Optical density of putaminal (A) tyrosine hydroxylase and (B) dopamine transporter immunohistochemistry with the progression of Parkinson’s disease (PD; Arizona cohort, n = 17). The data illustrate the modest loss at Year 1–3 after diagnosis, the rapid decline through Years 4–5 and the relatively stable numbers thereafter.

Figure 6

Parkinson’s disease cases 5 years after disease diagnosis from Arizona cohort (82 years) (A) and Australia cohort (53 years) (B).

Figure 7

Tyrosine hydroxylase immunoreactivity (TH-ir) decreases in SN region with the progression of disease. Representative nigra sections from a control (A) and patients with Parkinson’s disease, with a disease duration of 1 year (B), 4 years (C), 5 years (D), 7 years (E), 11 years (F), 14 years (G), 15 years (H), 18 years (I), 19 years (J), 22 years (K) and 27 years (L).
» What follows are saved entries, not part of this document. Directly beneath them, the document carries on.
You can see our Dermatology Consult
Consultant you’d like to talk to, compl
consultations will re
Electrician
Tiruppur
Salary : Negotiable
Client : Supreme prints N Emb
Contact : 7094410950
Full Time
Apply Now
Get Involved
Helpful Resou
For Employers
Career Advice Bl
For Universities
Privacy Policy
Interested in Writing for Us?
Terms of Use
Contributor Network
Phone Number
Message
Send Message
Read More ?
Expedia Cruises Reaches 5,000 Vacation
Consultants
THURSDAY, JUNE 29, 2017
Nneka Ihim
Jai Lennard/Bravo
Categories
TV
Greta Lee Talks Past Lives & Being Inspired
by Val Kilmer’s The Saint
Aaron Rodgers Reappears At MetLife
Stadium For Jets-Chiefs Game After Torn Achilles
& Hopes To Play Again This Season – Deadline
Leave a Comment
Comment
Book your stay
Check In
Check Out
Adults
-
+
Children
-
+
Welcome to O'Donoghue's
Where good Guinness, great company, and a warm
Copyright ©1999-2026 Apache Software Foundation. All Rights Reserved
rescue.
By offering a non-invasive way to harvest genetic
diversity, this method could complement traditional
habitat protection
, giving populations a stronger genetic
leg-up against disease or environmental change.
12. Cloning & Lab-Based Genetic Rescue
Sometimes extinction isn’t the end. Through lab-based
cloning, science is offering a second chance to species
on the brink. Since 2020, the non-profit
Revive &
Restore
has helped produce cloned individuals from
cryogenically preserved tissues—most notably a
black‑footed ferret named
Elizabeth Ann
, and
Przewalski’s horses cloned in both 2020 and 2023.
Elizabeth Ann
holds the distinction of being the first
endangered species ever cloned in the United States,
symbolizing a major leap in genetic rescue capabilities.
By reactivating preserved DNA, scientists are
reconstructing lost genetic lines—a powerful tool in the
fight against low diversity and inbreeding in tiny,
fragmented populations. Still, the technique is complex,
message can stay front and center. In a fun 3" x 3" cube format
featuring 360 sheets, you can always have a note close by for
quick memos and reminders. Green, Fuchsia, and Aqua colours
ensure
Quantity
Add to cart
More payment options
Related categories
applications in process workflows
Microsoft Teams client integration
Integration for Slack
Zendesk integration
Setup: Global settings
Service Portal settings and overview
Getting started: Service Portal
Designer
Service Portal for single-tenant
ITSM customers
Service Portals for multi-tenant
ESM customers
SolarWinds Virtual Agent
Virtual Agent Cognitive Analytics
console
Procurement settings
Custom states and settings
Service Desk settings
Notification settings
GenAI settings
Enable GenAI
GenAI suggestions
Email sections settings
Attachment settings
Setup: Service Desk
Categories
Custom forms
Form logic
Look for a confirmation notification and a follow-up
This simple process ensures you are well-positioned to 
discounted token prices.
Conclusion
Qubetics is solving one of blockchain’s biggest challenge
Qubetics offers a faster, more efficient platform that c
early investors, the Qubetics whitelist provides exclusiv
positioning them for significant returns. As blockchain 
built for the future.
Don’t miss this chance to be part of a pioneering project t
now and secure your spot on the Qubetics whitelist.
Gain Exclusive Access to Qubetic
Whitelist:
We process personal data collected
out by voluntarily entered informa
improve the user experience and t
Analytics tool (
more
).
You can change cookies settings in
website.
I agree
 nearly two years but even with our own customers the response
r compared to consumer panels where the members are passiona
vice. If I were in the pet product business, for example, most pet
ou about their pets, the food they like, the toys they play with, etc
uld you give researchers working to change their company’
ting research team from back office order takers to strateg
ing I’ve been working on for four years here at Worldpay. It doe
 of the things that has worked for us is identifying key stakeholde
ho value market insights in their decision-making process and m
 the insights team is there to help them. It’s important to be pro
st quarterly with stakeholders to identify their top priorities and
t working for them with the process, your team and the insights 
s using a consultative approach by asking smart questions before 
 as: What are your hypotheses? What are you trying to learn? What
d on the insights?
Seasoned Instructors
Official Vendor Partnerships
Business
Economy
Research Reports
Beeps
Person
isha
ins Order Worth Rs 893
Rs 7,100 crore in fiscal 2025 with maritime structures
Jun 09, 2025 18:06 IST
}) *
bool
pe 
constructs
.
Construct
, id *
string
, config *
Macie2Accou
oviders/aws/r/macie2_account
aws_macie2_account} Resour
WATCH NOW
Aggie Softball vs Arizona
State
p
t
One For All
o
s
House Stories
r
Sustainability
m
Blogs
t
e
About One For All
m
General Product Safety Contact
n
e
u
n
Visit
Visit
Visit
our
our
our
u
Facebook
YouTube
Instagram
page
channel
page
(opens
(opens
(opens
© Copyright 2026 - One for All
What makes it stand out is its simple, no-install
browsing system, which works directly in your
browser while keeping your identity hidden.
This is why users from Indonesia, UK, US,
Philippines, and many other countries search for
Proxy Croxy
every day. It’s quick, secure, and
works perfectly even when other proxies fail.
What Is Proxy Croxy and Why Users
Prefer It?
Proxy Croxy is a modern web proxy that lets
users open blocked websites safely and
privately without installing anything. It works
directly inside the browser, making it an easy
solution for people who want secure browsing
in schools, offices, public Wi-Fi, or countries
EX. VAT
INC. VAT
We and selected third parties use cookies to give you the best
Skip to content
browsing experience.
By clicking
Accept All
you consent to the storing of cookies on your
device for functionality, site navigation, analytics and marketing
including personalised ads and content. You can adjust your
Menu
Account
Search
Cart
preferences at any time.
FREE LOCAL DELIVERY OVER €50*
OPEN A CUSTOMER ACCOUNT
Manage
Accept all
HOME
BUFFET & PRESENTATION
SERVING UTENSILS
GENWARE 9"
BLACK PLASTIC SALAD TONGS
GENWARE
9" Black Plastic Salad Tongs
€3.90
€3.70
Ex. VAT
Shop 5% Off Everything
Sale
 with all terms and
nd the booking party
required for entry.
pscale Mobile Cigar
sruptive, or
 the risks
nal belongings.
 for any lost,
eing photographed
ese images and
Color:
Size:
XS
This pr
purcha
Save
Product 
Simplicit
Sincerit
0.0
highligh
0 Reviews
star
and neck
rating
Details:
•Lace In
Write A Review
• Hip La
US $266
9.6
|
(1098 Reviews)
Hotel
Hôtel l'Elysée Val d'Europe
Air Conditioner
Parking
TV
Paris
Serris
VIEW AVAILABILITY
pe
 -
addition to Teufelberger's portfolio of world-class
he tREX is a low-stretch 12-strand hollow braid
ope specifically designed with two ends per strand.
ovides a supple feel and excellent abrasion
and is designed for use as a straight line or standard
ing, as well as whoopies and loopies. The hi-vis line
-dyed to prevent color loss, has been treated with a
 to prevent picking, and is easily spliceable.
Scale bar in L = 100 µm.

Figure 8

Stereologic Estimates of (A) melanin-containing and (B) tyrosine hydroxylase-immunoreactivity (TH-ir) neurons in patients with Parkinson’s disease (PD) of the whole SNc at different disease durations (n = 20).

Figure 9

Stereological estimates of (A) melanin-containing and (B) tyrosine hydroxylase-immunoreactivity (TH-ir) neurons in patients with Parkinson’s disease in the ventrolateral tier of the SNc at different disease durations (n = 16).